How Verizon Flies by Wire

Two major shifts have changed the dynamics of information hoarding and given CIOs the chance to finally make these systems work.

Manage by the Dashboard Light

Giving line managers access to metrics that matter is important, but most dashboards fail because the systems stop there. They do not establish a clear link between cause and effect, between numbers and action. Say that sales are down for the day. Why? The metrics that could trace the cause and narrow accountability often aren't present or aren't presented in a way that would let the user figure it out.

Kheradpir is trying to change that. High-level metrics screens appear as a tabbed browser page. Within each tab, there are drill-down links to narrower metrics. His metric screens also carry the name of a person deemed responsible for that particular activity, with contact information and a link to Verizon's instant messaging system. It's a sure way to get people to use the system.

Kheradpir has a screen he calls "The Wall of Shaygan" that shows live links to the more than 100 major IT systems around Verizon.
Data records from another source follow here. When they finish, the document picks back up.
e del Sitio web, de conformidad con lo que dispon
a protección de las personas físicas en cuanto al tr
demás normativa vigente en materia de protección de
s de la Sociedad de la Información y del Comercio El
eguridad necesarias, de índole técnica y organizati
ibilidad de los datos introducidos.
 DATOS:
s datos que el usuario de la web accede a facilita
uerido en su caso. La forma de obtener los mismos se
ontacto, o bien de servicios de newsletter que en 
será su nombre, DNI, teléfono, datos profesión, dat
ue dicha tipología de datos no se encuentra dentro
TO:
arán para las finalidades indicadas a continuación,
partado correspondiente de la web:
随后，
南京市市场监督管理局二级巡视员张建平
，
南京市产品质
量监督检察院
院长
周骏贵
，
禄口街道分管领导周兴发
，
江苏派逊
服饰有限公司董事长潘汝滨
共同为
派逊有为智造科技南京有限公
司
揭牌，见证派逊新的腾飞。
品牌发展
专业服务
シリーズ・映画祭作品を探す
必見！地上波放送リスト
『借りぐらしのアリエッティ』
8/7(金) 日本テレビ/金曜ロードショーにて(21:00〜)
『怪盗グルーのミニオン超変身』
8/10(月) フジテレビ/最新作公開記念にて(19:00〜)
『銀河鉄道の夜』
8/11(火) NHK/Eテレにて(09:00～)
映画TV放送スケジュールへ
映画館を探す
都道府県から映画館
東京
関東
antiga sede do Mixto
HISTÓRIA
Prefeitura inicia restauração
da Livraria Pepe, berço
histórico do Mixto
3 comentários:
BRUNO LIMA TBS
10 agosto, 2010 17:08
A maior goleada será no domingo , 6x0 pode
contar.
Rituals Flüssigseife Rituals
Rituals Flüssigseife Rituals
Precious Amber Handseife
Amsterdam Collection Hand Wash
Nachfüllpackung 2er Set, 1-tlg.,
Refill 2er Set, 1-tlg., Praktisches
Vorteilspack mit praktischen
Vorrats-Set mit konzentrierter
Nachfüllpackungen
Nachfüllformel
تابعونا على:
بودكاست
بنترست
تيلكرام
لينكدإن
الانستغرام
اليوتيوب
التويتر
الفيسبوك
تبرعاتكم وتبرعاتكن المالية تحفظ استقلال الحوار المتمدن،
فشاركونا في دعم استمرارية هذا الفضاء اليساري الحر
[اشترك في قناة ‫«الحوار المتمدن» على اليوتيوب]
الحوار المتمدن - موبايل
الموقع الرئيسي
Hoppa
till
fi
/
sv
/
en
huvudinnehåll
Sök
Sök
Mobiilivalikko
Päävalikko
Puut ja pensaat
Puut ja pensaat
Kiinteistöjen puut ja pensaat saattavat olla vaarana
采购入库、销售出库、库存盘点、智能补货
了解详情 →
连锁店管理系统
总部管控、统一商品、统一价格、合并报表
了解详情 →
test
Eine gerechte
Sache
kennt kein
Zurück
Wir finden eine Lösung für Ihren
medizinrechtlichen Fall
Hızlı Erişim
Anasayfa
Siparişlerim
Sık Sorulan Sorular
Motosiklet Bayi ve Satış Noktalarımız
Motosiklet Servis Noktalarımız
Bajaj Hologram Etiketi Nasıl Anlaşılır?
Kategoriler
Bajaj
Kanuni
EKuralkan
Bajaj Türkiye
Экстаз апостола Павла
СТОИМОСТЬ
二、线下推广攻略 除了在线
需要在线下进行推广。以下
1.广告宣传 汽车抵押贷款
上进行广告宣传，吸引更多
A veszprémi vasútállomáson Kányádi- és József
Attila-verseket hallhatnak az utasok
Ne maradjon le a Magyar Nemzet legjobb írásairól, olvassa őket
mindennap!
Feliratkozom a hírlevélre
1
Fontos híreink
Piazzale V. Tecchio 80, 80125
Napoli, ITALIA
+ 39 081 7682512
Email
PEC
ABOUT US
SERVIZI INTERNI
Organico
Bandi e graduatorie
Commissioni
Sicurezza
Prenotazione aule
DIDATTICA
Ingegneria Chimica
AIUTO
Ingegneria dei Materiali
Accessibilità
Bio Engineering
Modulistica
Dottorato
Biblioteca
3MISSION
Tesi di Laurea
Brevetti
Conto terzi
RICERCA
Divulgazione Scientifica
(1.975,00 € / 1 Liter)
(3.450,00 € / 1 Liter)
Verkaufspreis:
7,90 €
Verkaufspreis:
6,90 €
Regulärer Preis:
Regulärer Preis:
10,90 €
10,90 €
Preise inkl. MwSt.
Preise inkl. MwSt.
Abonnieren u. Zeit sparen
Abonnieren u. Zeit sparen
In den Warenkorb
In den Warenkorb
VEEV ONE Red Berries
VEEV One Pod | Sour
Each system blinks green, yellow or red. When Kheradpir sees a system moving into yellow, he pings the administrator responsible. When he first set it up and the pinging started, employees wondered what had hit them. "They all started saying: 'What is this Wall of Shaygan and when can I get one? I'm tired of getting calls from Shaygan'," he laughs.

Before calling, Kheradpir often checks written logs that are attached to many of the IT systems, in which IT employees can explain why metrics have gone out of line. Forrester's Orlov says dashboard systems at many companies lack this kind of mechanism for employees to respond to and explain problems.

Still, says Kheradpir, there is a simple way to avoid getting calls: Keep your metrics in an acceptable range. "If these metrics aren't moving the way you want them to day in and day out, pinging the employees is the least of our problems," he says. "It's much better for us to jump in and try to fix it rather than have an explosion much later."

Kheradpir says that all his calls have raised morale in his department rather than lowering it. "My organization is becoming more self-mobilizing around what they need to take care of. Over the months I have pinged them less and less. My organization is a lot more agile and we're all a lot more together."

As with most knowledge management systems, the return on the investment (which Kheradpir will not reveal) is hard to pin down. So Kheradpir is measuring the acceptance level, which is high among managers. "When I became CIO, I had a mission to make this thing stick," he says. "And I'm happy to say that it has been embraced more than I ever hoped for."

If Kheradpir's dashboard effort had its own dashboard, it would be trending up - for the first time in 20 years.